• Directions:
Pick out each line in the data below that contains the word "Título", and copy those lines in full.

---------- Data for processing ----------

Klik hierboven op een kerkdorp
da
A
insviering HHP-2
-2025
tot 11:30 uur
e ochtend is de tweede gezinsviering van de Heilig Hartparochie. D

----------
---------- Data for processing ----------

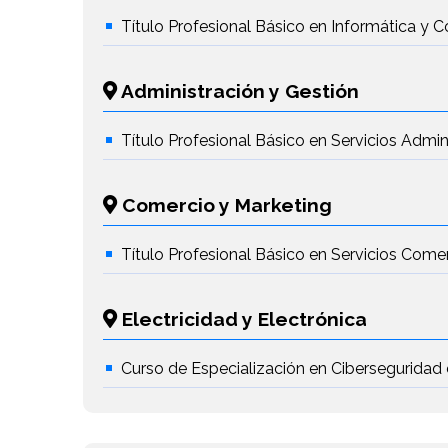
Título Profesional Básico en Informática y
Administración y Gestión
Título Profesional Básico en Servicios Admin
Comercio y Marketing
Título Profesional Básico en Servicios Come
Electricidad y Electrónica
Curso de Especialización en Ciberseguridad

----------
---------- Data for processing ----------

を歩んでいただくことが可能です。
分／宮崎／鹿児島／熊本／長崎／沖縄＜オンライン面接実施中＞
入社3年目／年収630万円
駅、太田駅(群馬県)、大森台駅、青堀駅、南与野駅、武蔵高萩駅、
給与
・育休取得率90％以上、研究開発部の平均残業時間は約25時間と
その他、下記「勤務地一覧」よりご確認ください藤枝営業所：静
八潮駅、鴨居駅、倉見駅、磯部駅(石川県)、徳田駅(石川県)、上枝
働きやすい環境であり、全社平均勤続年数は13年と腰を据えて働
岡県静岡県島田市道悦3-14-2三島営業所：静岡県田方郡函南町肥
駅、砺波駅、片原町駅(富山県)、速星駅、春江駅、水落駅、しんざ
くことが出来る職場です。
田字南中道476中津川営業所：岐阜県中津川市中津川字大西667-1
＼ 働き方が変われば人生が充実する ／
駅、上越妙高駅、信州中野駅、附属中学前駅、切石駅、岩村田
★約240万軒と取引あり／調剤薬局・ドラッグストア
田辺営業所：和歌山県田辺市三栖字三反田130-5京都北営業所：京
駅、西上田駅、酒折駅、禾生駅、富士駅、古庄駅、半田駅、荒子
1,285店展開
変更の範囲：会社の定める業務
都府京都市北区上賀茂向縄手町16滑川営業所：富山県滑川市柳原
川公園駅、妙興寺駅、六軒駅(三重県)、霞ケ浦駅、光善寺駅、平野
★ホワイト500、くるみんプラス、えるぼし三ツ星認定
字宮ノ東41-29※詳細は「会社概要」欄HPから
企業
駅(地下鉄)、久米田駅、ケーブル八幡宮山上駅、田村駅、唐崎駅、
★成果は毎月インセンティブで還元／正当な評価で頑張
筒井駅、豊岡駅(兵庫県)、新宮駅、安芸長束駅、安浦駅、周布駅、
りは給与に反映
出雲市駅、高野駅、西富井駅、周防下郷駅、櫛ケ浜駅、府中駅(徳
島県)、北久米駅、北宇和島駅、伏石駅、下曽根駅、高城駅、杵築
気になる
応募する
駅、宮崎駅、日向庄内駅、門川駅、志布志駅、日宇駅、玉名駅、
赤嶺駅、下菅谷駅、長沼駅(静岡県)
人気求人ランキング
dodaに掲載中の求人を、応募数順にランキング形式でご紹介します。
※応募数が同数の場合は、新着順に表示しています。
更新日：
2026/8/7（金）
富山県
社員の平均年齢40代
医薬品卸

----------

• Response for this exercise:
Título Profesional Básico en Informática y
Título Profesional Básico en Servicios Admin
Título Profesional Básico en Servicios Come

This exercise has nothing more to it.